Fire Safety Tip # 5 – Test the fire alarms, doors and escape routes regularly
Private sector landlords will be required from 1 October 2015 to have at least one smoke alarm installed on every storey of their properties and a carbon monoxide alarm in any room containing a solid fuel burning appliance (e.g. a coal fire, wood burning stove). After that, the
landlord must make sure the alarms are in working order at the start of each new tenancy. All alarms that are fitted should be regularly maintained and tested to ensure they are working (this includes on a battery backup power supply for mains powered systems).
Ensure that all outside doors can be easily opened at all times from the inside. If you fit a mortice lock, make sure you install one with a thumb turn which can open from the inside. Having a spare key by the door is less satisfactory as it can get lost.
Make sure all passages and corridors (escape routes) are kept clear, i.e. do not have anything which can burn or clutter the escape route for residents leaving the premises in the event of a fire.
All doors that lead out onto the escape route (i.e. a front door of a flat in a block) are required to be a 30-minute fire door (FD30).
Some tenants need more help than others. The Equality Act was implemented in 2010 to ensure residents with a disability are not put under unfair disadvantage. Vulnerable tenants are defined as a person who is over the age of 18 but requires community care services.
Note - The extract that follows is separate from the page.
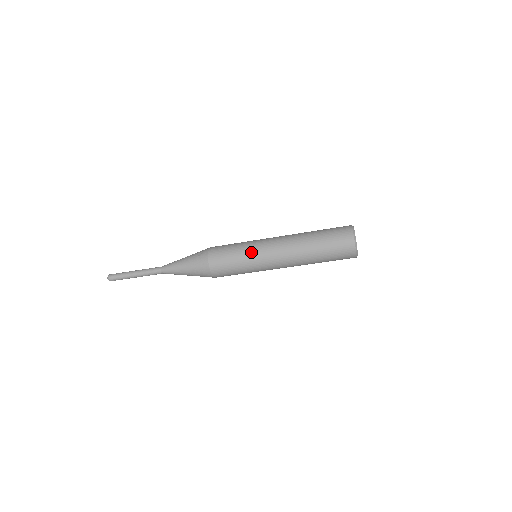
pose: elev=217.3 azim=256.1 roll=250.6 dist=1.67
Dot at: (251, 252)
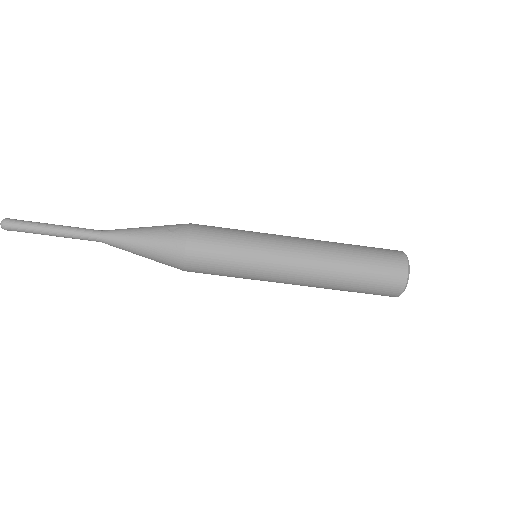
Dot at: (256, 250)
Is there a smoking policy in your property? According to government statistics, smokers and their paraphernalia accounted for more than 6% of accidental dwelling fires in 2015/16. Landlords should consider implementing a smoking policy, alert tenants of the dangers or install smoking points with safe cigarette disposal spots outside of the property… or even better, prohibit smoking.
Ideally, this information should be shared with your tenant, making sure they are educated. Landlords can ask the local Fire and Rescue Services to a fire safety visit.
Landlords have a moral and legal responsibility when providing fire safety for tenants, so it is important to ensure all areas are covered in the home – both before and throughout the duration of a tenancy.